As Joe Biden amassed small but stable leads in critical states that edged him closer on Wednesday to winning the presidency, President Trump and Republicans threatened legal challenges as they sought to shift the battle for the White House from the ballot box to the courts, The Washington Post reported.
The knife-edge US presidential race tilted toward Democrat Joe Biden early Thursday, with wins in Michigan and Wisconsin bringing him close to a majority, but President Donald Trump claimed he was being cheated and went to court to try and stop vote counting.
Tallying of votes continued through a second night in the remaining battleground states where huge turnout and a mountain of mail-in ballots sent by voters trying to avoid exposure to the coronavirus made the job all the harder.

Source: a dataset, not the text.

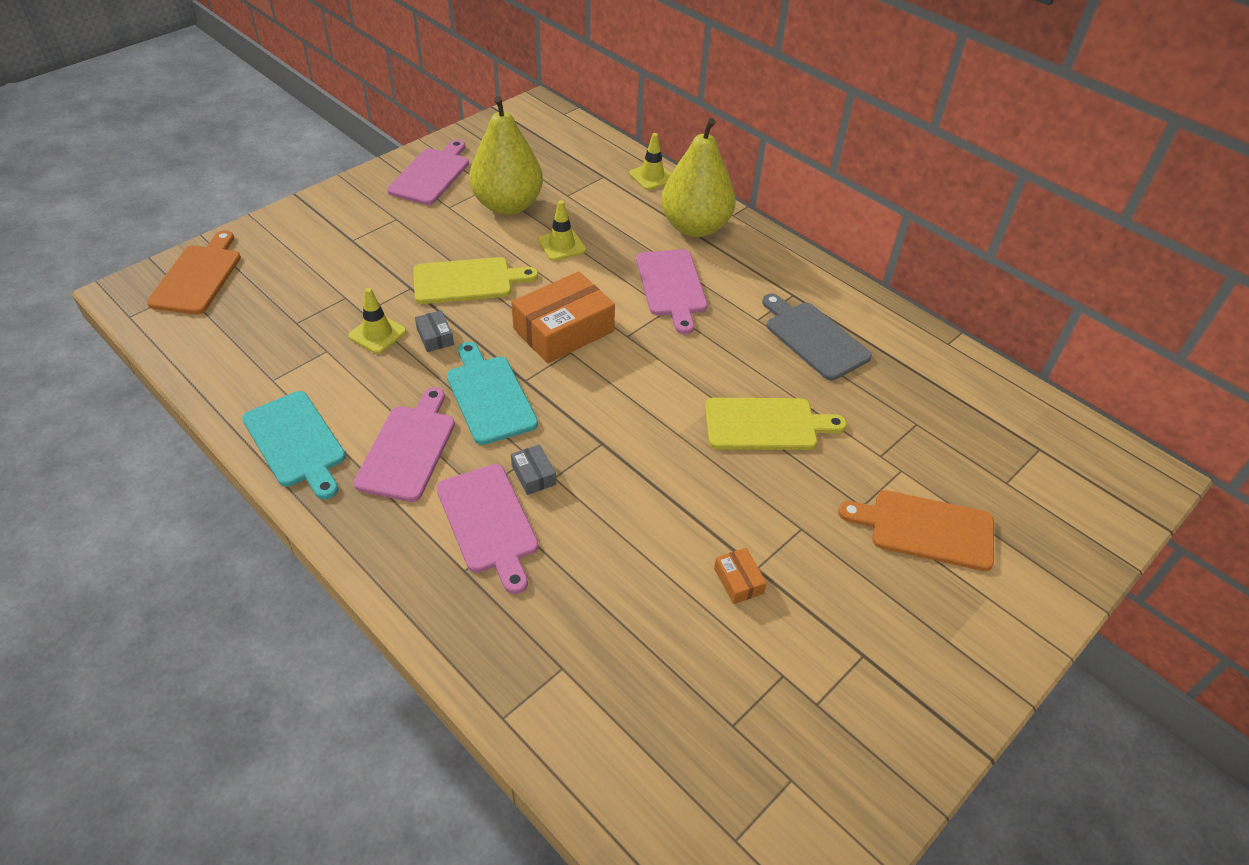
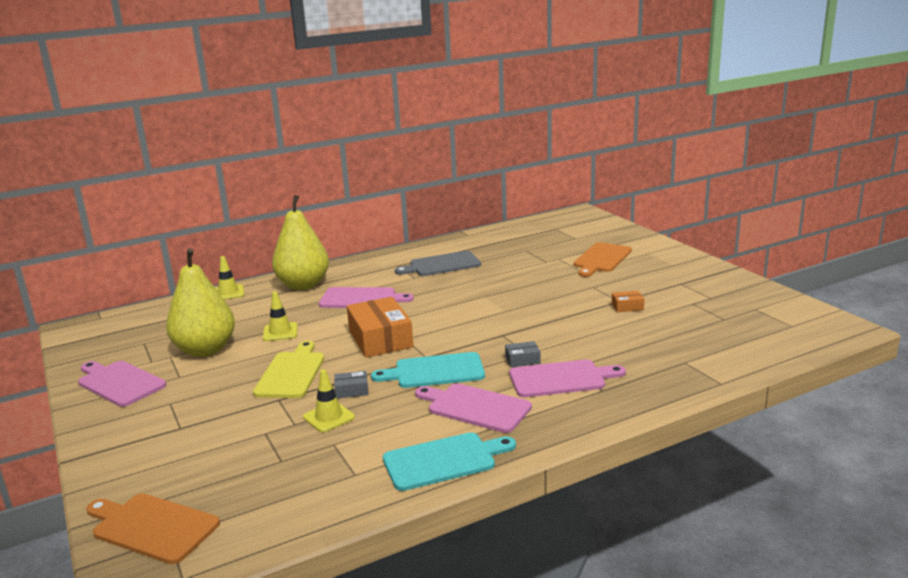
camera: 70 degrees left, 25 degrees down
(766, 424) = (509, 286): yellow cutting board -> none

Both candidates still had paths to winning the White House by hitting the magic majority threshold of 270 of the electoral votes awarded to whichever candidate wins the popular vote in a given state.
But momentum moved to Joe Biden, who made a televised speech from his hometown of Wilmington, Delaware to say that "when the count is finished, we believe we will be the winners."
By flipping the northern battlegrounds of Michigan and Wisconsin, and also winning formerly pro-Trump Arizona, Biden reached 264 electoral votes against 214 so far for Trump.
To reach 270 he was hoping next to add the six electoral votes from Nevada, where he had a small and shrinking lead, or, even better, the larger prizes of hard-fought Georgia or Pennsylvania.
More than 100 million Americans cast their ballots in advance of Tuesday's Election Day, according to the US Elections Project watchdog, a record figure largely attributed to the COVID-19 pandemic, reported news agency AFP.